Une autre difficulté, née de son succès même, consistait à ne pas s’enfermer dans une répétition à l’identique des thèmes et des objectifs. Le changement de format, avec l’abandon des grandes réunions plénières au bénéfice de séminaires de travail, regroupé par espaces thématiques a, de ce point de vue, été un succès. Cette nouvelle organisation aura permis de « digérer » la présence record de quelques 130.000 personnes, venant de 14 pays, sans que jamais les débats ne deviennent impossibles, les inévitables bavures de programmation mises à part. Elle a largement facilité la rencontre de participants dont un bon nombre avaient travaillé ensemble en amont du Forum proprement dit. Avec pour conséquence que les « campagnes » menées sur la dette, l’eau, les services publics, le commerce équitable, se sont très vite mises au travail, accouchant rapidement « d’agendas » de mobilisation au plan mondial. Travail ingrat, certes, mais qui cristallise l’activité de dizaines de milliers d’associations et réseaux du Nord et du Sud, travaillant de concert et « regonflés » par le lancement de la campagne mondiale contre la pauvreté. Celle-ci devrait, en effet, permettre de remettre en première ligne des préoccupations internationales la lutte contre l’accroissement formidable des inégalités sur fond de mondialisation libérale.
Ce travail d’analyse, de propositions et de mise en perspective s’est enfin mené avec un mouvement syndical prenant toute sa place dans l’ensemble du Forum lui-même. Même si une évaluation précise reste difficile, on peut avancer l’idée que peu de débats pluriels se sont tenus sans la participation d’une organisation syndicale. La présence active des grandes internationales, des instituts de formation syndicaux, les initiatives prises par les confédérations nationales répondaient à un vœu largement repris par les militants associatifs : travailler de concert. Autant dire que la Cgt et ses organisations, représentées sur place par une vingtaine de militants, et qui ont participé à plusieurs séminaires - allant des délocalisations à la culture en passant par la mondialisation des droits - ont eu le sentiment de faire œuvre utile. Peut-être est-ce d’ailleurs l’essentiel de la fonction du Forum mondial : être une belle école, un bel outil pour, comme on dit, mondialiser la solidarité.

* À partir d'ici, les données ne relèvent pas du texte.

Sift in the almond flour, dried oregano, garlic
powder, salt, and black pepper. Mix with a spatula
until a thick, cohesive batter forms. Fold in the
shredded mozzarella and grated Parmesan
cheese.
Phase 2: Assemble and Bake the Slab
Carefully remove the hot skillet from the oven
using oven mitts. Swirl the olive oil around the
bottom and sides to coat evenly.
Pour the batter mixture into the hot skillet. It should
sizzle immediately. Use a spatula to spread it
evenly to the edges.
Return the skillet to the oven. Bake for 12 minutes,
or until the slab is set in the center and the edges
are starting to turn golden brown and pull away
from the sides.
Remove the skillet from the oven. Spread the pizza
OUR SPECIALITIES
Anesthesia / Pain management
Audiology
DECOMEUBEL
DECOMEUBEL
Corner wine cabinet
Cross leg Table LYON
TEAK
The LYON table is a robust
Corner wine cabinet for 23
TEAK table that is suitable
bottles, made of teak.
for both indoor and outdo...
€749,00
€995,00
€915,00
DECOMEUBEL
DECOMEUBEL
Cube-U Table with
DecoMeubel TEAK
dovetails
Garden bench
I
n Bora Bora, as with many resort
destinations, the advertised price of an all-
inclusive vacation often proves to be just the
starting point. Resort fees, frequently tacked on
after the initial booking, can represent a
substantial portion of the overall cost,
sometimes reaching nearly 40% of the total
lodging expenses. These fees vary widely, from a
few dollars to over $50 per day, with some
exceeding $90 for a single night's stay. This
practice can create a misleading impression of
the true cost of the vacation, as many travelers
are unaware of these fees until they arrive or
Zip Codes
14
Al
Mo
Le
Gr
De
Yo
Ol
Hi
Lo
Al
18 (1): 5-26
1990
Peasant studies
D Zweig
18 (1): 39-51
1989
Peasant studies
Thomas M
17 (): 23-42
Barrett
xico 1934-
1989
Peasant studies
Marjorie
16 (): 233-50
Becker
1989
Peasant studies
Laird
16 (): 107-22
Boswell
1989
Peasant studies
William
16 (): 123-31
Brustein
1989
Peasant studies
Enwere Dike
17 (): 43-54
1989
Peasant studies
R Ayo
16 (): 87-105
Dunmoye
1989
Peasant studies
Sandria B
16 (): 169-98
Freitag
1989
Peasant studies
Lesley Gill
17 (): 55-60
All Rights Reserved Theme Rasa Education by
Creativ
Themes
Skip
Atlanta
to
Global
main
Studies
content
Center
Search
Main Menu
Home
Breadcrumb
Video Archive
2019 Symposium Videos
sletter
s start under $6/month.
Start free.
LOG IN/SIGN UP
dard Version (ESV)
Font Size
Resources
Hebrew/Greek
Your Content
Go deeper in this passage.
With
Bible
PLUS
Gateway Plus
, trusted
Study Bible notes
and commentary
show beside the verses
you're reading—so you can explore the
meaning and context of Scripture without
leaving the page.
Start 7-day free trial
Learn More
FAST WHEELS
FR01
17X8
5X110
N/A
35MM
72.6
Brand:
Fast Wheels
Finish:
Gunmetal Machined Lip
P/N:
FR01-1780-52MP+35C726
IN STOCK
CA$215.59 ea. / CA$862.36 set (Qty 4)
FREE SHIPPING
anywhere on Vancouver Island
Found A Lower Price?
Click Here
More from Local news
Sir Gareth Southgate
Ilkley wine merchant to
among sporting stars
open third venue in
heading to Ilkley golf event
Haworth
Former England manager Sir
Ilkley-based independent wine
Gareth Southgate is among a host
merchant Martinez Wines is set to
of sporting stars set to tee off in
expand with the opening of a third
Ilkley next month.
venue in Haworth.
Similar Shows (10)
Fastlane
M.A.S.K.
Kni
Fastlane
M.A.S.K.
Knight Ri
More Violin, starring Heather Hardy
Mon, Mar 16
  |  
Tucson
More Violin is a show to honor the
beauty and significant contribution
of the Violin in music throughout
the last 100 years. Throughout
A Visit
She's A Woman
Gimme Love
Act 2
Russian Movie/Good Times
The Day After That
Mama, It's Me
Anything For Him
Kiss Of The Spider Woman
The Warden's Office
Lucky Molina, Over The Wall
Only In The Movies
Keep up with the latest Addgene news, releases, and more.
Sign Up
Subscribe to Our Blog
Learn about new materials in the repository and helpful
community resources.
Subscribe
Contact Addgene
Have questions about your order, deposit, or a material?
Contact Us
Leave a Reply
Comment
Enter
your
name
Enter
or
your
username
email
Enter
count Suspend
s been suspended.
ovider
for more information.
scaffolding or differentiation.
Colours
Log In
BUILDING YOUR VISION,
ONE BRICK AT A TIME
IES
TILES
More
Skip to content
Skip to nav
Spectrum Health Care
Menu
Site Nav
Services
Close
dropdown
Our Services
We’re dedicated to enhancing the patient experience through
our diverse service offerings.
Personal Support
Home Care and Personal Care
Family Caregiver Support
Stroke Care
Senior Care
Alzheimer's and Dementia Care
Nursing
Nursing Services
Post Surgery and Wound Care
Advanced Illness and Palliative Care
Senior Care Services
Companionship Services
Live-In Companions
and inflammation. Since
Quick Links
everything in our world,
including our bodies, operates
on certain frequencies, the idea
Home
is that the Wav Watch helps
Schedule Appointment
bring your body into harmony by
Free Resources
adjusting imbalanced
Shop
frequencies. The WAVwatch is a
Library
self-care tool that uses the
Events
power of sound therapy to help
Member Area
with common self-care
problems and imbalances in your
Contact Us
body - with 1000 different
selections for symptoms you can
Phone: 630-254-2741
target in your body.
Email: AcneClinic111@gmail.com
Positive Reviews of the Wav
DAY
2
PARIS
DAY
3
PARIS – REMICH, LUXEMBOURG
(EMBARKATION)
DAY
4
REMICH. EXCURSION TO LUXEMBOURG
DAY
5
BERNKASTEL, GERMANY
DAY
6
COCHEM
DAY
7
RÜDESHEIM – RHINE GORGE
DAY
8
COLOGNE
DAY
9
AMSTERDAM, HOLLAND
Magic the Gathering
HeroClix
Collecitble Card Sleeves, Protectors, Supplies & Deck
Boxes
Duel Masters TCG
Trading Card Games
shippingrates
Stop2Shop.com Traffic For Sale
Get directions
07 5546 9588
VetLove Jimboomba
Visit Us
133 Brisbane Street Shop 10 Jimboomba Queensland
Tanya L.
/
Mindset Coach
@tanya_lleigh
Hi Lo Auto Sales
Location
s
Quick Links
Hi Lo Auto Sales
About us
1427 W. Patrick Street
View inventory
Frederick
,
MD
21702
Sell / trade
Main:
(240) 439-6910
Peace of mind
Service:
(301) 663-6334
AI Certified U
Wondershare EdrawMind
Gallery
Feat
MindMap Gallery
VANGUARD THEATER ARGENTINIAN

Cela ne signifie évidemment pas qu’il faille s’interdire de réfléchir à « améliorer le produit » ; notamment à la façon de croiser toujours plus et encore mieux les mobilisations thématiques, au regard de l’agenda de la mondialisation elle-même : sommets de l’OMC, négociations commerciales bilatérales, réunions du G8, activités des entreprises transnationales... Mais de fait, ce travail d’enracinement et de convergence s’opère déjà de façon rapide. L’ignorer, dénoncer sa lenteur pour multiplier comme autant d’à côtés des déclarations sans épaisseur sociale pourrait participer d’une naïveté déconcertante voire même d’une volonté d’appropriation. Cela traduit surtout une réelle sous estimation des défis posés par la mondialisation libérale. Tout indique que le Forum mondial l’a compris : il faut maintenant souhaiter retrouver cette sérénité et cette volonté d’approfondissement social dans le prochain Forum social européen d’Athènes.